Exercise goal: Print the entries exactly; no image belongs in the copy.

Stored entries
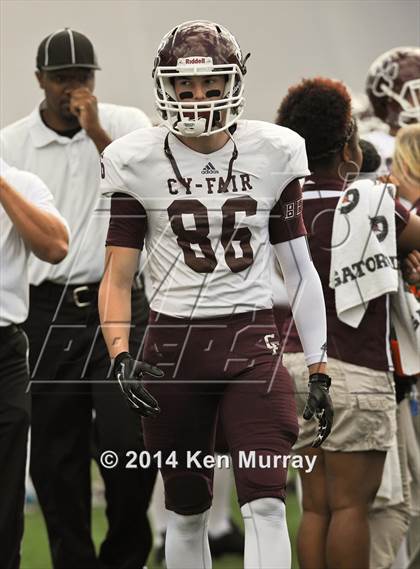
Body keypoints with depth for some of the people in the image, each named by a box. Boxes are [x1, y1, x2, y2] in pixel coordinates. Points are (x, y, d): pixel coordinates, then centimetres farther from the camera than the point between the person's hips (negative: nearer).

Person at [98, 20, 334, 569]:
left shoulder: (273, 155, 1)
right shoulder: (138, 161, -1)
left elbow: (299, 269, 7)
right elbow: (117, 278, 0)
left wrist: (319, 370, 5)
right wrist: (121, 355, -16)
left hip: (251, 338, 0)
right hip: (173, 340, 0)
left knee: (266, 503, -13)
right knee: (186, 512, 11)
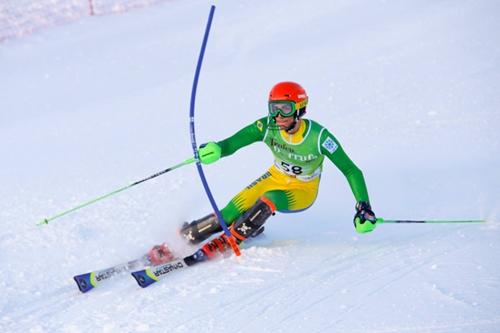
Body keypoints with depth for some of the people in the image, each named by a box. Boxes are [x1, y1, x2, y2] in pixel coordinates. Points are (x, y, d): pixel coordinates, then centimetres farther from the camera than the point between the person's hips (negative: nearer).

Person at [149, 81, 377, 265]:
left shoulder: (319, 137, -30)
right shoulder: (268, 126, -22)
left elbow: (350, 170, -24)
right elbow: (233, 143, -32)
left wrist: (364, 207, -34)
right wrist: (216, 149, -56)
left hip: (302, 192, -3)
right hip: (276, 179, 3)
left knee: (267, 201, -33)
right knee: (232, 211, -17)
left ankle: (225, 243, -23)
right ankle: (185, 237, -6)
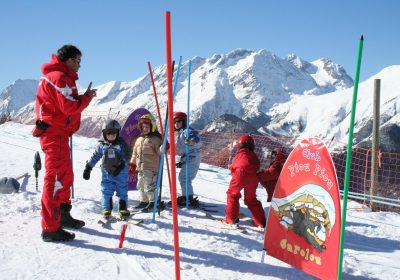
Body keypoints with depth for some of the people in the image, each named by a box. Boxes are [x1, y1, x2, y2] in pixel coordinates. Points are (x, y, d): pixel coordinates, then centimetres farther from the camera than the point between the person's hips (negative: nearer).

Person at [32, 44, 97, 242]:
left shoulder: (61, 77, 20)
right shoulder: (59, 77, -13)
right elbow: (70, 107, -21)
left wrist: (82, 97, 3)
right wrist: (87, 97, -7)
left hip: (57, 132, 11)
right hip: (54, 132, -11)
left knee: (66, 176, 19)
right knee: (56, 178, -11)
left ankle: (63, 215, 32)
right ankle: (50, 228, -8)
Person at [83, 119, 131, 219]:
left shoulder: (121, 144, -3)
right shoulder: (102, 145, 4)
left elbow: (127, 154, -7)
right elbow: (95, 157, 10)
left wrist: (122, 164, -21)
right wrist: (88, 167, 7)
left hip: (121, 172, -2)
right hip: (107, 173, 2)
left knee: (122, 192, 4)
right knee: (106, 192, 2)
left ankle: (123, 210, 15)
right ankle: (107, 210, 12)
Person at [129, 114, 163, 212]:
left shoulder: (155, 139, -5)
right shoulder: (139, 139, 16)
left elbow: (159, 151, -13)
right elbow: (135, 153, 22)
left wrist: (164, 147, -34)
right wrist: (132, 164, 21)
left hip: (151, 168, -8)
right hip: (140, 168, 8)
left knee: (149, 186, -9)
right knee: (141, 185, 14)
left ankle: (152, 202, 2)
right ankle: (143, 201, 27)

Response to this exercise:
Body keypoints with depth for some of the people in the image, each named by a box. Boxes are [x1, y1, x2, y2] in pixel coordinates. Points are (x, y, d): pixel coordinates, then centimetres farther from the camera than the point between the person's hips (negative: nearer).

Person at [98, 20, 334, 569]:
left shoulder: (273, 155, 1)
right shoulder: (138, 161, -1)
left elbow: (299, 269, 7)
right elbow: (117, 278, 0)
left wrist: (319, 370, 5)
right wrist: (121, 355, -16)
left hip: (251, 338, 0)
right hip: (173, 340, 0)
left knee: (266, 503, -13)
right knee: (186, 512, 11)
Body keypoints with depth for some of the people in the image, each named by a box. Boxes are [x1, y1, x2, y2] in pixel coordinates. Points are (x, y, d): pixel coordinates, then centimetres farther from the camera than the point between the person's hips (negative: nearer).

Person at [149, 81, 377, 265]:
left shoulder: (319, 137, -30)
right shoulder: (268, 126, -22)
left elbow: (350, 170, -24)
right elbow: (233, 143, -32)
left wrist: (364, 207, -34)
right wrist: (216, 149, -56)
left hip: (302, 192, -3)
right hip: (276, 179, 3)
left knee: (267, 201, -33)
right knee: (232, 211, -17)
left ankle: (225, 243, -23)
right ankle: (185, 237, -6)
Body keypoints with depth for some of the people in the image, each named by a box. Boxes are [x1, y1, x2, y2] in pixel coordinates. Points are (x, y, d): pixel coordinates, then centimetres farther from the camera than the point between the person's hips (negative: nearer).

Person at [32, 44, 97, 242]:
left shoulder: (61, 77, 20)
right shoulder: (59, 77, -13)
right elbow: (70, 107, -21)
left wrist: (82, 97, 3)
right wrist: (87, 97, -7)
left hip: (57, 132, 11)
right hip: (54, 132, -11)
left knee: (66, 176, 19)
right knee: (56, 178, -11)
left ankle: (63, 215, 32)
right ankle: (50, 228, -8)
Person at [83, 119, 131, 219]:
left shoulder: (121, 144, -3)
right shoulder: (102, 145, 4)
left elbow: (127, 154, -7)
right elbow: (95, 157, 10)
left wrist: (122, 164, -21)
right wrist: (88, 167, 7)
left hip: (121, 172, -2)
right hip: (107, 173, 2)
left knee: (122, 192, 4)
right knee: (106, 192, 2)
left ankle: (123, 210, 15)
right ankle: (107, 210, 12)
Person at [129, 114, 163, 212]:
left shoulder: (155, 139, -5)
right shoulder: (139, 139, 16)
left elbow: (159, 151, -13)
right elbow: (135, 153, 22)
left wrist: (164, 147, -34)
right wrist: (132, 164, 21)
left hip: (151, 168, -8)
right hip: (140, 168, 8)
left knee: (149, 186, -9)
right knee: (141, 185, 14)
left ankle: (152, 202, 2)
right ankle: (143, 201, 27)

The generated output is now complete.